▶ _ASSIGNMENT_: Without including any pictures, copy every line below exactly.
----- RECORDS SHOWN -----
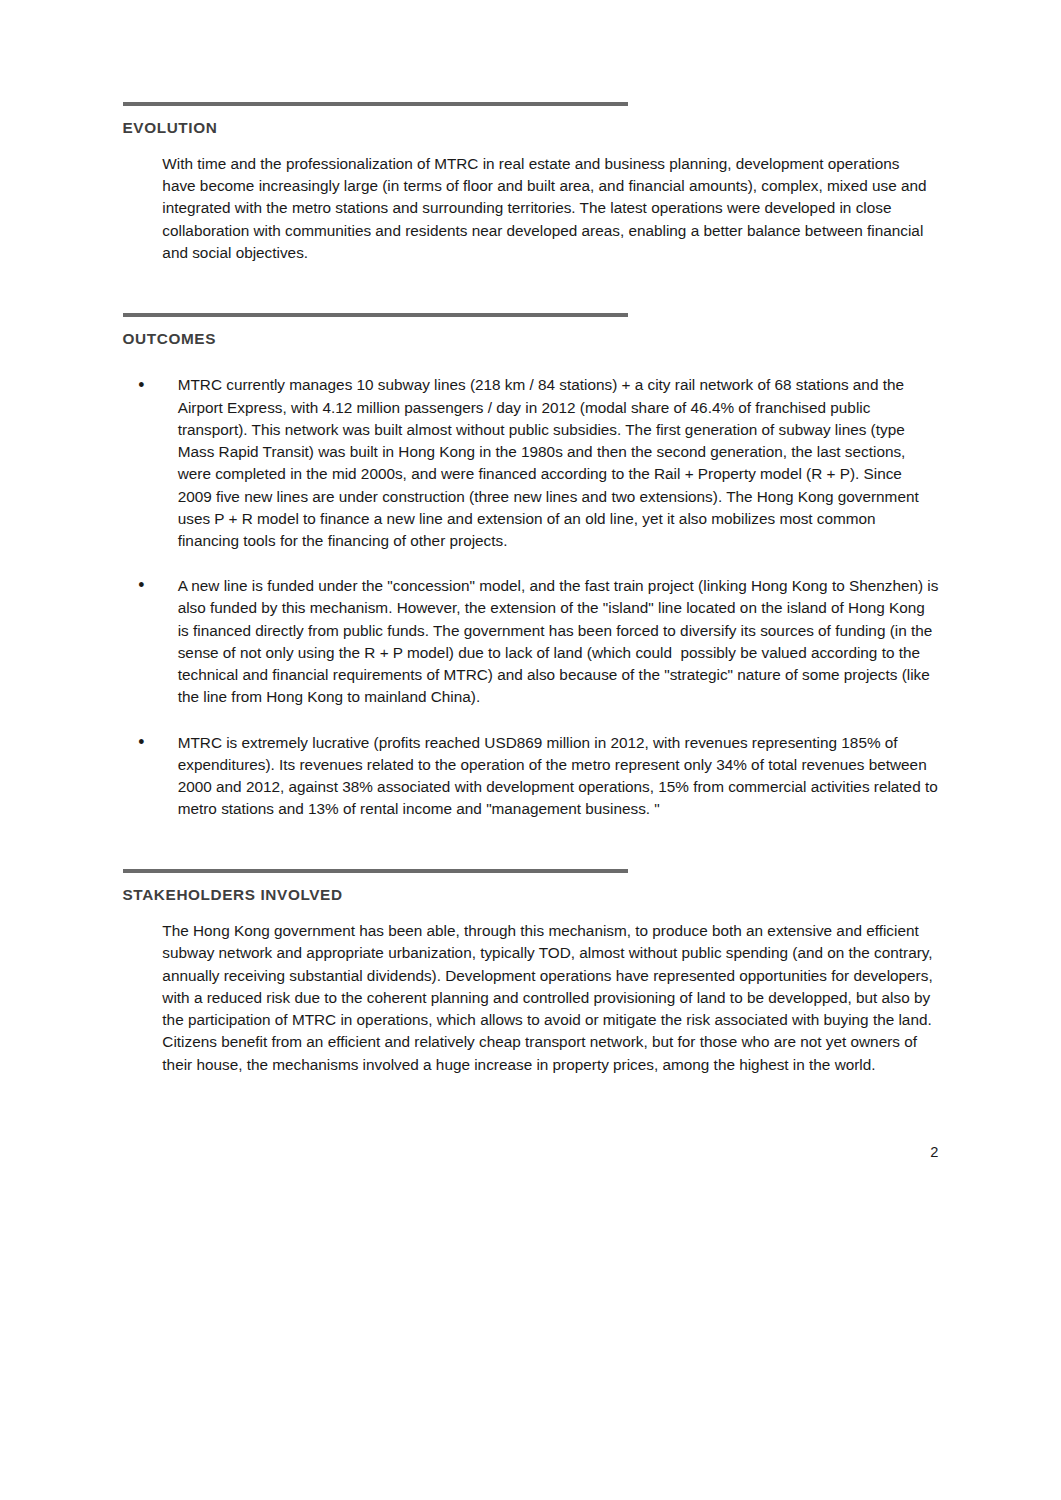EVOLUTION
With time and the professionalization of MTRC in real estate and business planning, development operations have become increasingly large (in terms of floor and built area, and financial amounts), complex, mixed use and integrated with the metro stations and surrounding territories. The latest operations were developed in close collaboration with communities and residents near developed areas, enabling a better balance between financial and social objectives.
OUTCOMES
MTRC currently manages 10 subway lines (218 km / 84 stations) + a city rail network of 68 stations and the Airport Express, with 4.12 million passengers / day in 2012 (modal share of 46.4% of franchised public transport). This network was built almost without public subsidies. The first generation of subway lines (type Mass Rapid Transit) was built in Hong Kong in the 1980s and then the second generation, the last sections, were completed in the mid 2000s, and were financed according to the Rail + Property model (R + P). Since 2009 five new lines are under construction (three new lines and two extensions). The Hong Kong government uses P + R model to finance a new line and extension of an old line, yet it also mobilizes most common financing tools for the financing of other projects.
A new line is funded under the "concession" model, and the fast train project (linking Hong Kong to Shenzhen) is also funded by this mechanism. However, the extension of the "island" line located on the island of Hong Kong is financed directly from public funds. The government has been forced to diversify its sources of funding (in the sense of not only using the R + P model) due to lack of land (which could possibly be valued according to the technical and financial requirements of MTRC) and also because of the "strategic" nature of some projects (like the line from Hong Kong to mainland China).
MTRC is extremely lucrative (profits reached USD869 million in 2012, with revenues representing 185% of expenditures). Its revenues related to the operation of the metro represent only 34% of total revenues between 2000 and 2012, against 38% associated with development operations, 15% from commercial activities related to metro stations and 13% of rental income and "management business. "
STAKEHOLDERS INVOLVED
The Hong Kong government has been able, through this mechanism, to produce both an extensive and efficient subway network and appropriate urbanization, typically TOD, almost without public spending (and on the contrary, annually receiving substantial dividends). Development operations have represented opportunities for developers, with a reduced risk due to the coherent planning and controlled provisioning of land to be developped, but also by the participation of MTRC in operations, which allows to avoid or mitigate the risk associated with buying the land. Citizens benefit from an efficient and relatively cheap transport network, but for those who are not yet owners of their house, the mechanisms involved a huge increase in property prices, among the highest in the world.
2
-----
▶ _REPLY_:
EVOLUTION
With time and the professionalization of MTRC in real estate and business planning, development operations have become increasingly large (in terms of floor and built area, and financial amounts), complex, mixed use and integrated with the metro stations and surrounding territories. The latest operations were developed in close collaboration with communities and residents near developed areas, enabling a better balance between financial and social objectives.
OUTCOMES
MTRC currently manages 10 subway lines (218 km / 84 stations) + a city rail network of 68 stations and the Airport Express, with 4.12 million passengers / day in 2012 (modal share of 46.4% of franchised public transport). This network was built almost without public subsidies. The first generation of subway lines (type Mass Rapid Transit) was built in Hong Kong in the 1980s and then the second generation, the last sections, were completed in the mid 2000s, and were financed according to the Rail + Property model (R + P). Since 2009 five new lines are under construction (three new lines and two extensions). The Hong Kong government uses P + R model to finance a new line and extension of an old line, yet it also mobilizes most common financing tools for the financing of other projects.
A new line is funded under the "concession" model, and the fast train project (linking Hong Kong to Shenzhen) is also funded by this mechanism. However, the extension of the "island" line located on the island of Hong Kong is financed directly from public funds. The government has been forced to diversify its sources of funding (in the sense of not only using the R + P model) due to lack of land (which could possibly be valued according to the technical and financial requirements of MTRC) and also because of the "strategic" nature of some projects (like the line from Hong Kong to mainland China).
MTRC is extremely lucrative (profits reached USD869 million in 2012, with revenues representing 185% of expenditures). Its revenues related to the operation of the metro represent only 34% of total revenues between 2000 and 2012, against 38% associated with development operations, 15% from commercial activities related to metro stations and 13% of rental income and "management business. "
STAKEHOLDERS INVOLVED
The Hong Kong government has been able, through this mechanism, to produce both an extensive and efficient subway network and appropriate urbanization, typically TOD, almost without public spending (and on the contrary, annually receiving substantial dividends). Development operations have represented opportunities for developers, with a reduced risk due to the coherent planning and controlled provisioning of land to be developped, but also by the participation of MTRC in operations, which allows to avoid or mitigate the risk associated with buying the land. Citizens benefit from an efficient and relatively cheap transport network, but for those who are not yet owners of their house, the mechanisms involved a huge increase in property prices, among the highest in the world.
2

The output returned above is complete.